Direktur Jenderal (Dirjen) Penyelenggaraan Haji dan Umrah
Kementerian Agama, Hilman Latief mengatakan, kebijakan Saudi itu bakal berdampak pada penyelenggaraan umrah di Tanah Air.
"Saya optimistis akan segera ada penyelarasan kebijakan. Apalagi, Indonesia saat ini juga sudah mulai melakukan penyesuain kebijakan masa karantina," kata Hilman dalam keterangannya, Ahad (6/3/2022).
Untuk itu, dia meminta adanya penyelerasan yang dilakukan Kementerian Kesehatan dan Badan Nasional Pencegahan Bencana (BNPB) dalam menyambut kabar baik tersebut.
Pihaknya mengaku bakal membicarakan kebijakan resiprokral (reciprocal policy) dengan berbagai pihak, antara Pemerintah Arab Saudi dan Pemerintah Indonesia untuk urusan haji dan umrah ini.

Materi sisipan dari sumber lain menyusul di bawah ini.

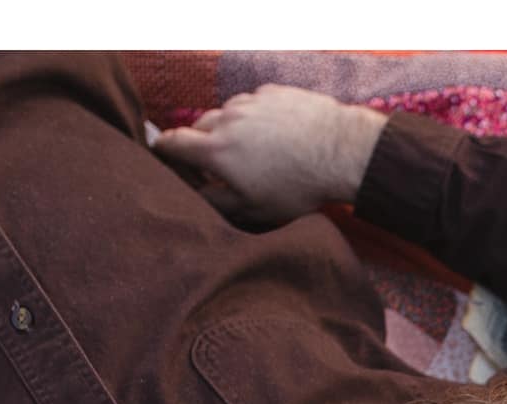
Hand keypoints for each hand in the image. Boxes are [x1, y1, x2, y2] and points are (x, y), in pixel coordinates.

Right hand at [151, 84, 385, 223]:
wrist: (343, 152)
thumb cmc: (299, 186)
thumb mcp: (254, 209)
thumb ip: (217, 202)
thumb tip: (195, 197)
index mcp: (216, 149)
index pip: (171, 142)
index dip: (162, 150)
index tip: (164, 156)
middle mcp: (228, 118)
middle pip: (199, 127)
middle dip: (202, 145)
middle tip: (220, 166)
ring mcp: (251, 101)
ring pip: (228, 114)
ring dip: (232, 131)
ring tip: (257, 153)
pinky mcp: (273, 92)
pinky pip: (254, 104)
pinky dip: (257, 118)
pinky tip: (277, 136)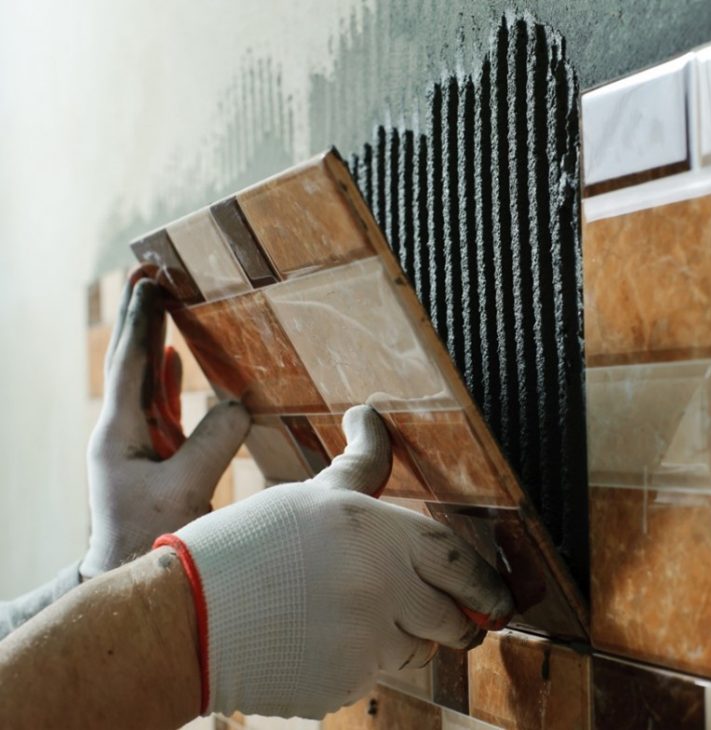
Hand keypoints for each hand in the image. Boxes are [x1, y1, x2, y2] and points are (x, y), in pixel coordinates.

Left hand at [81, 276, 250, 579]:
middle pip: (131, 361)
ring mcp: (132, 443)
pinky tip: (171, 356)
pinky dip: (163, 374)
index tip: (150, 282)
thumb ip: (214, 442)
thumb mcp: (186, 489)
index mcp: (119, 432)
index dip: (144, 321)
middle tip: (150, 274)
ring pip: (142, 378)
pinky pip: (156, 403)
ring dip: (153, 338)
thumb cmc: (152, 538)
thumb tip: (238, 404)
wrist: (127, 575)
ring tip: (162, 301)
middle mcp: (120, 430)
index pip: (131, 363)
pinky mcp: (148, 455)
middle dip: (142, 317)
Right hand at [156, 406, 514, 718]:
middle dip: (456, 621)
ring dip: (405, 640)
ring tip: (357, 618)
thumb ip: (360, 467)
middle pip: (454, 619)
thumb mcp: (311, 495)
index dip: (489, 585)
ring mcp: (365, 644)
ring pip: (416, 652)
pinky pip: (375, 678)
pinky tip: (322, 641)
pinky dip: (362, 665)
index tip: (500, 600)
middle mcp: (384, 589)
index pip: (461, 563)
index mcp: (380, 535)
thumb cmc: (247, 546)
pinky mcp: (343, 686)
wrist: (186, 616)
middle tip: (447, 617)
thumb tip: (370, 417)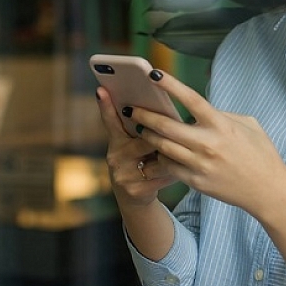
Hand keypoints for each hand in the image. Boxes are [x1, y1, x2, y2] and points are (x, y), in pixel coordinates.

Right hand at [96, 86, 177, 208]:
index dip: (106, 105)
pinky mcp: (136, 190)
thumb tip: (159, 109)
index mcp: (116, 141)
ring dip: (173, 154)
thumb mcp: (135, 144)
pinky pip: (163, 175)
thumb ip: (141, 128)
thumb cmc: (141, 161)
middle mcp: (115, 157)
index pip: (110, 120)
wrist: (135, 197)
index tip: (101, 89)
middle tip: (176, 128)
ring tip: (184, 150)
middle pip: (144, 139)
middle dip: (162, 135)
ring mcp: (124, 175)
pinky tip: (183, 169)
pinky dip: (175, 170)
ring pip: (156, 158)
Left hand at [125, 69, 285, 217]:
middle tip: (133, 109)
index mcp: (221, 125)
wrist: (267, 190)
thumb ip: (222, 114)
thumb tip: (200, 110)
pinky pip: (169, 166)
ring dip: (148, 136)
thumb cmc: (260, 153)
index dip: (170, 84)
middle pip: (167, 125)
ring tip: (141, 129)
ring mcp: (199, 164)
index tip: (153, 74)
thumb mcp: (248, 124)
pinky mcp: (195, 181)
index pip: (190, 99)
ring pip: (162, 147)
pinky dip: (160, 157)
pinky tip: (155, 151)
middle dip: (145, 115)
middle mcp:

"Kebijakan One Gate Policy atau satu pintu pemberangkatan jemaah umrah dari asrama haji juga akan disesuaikan," katanya.
Dia menyebutkan, dengan tidak dipersyaratkannya karantina dan PCR saat masuk ke Arab Saudi, maka diperlukan respon secara mutual recognition.
“Jadi, jangan sampai di sana tidak perlu karantina tapi kita masih dipaksa karantina. Jangan sampai di sana tidak dibutuhkan PCR, di kita harus PCR untuk berangkatnya, dan lain-lain," ucap Hilman.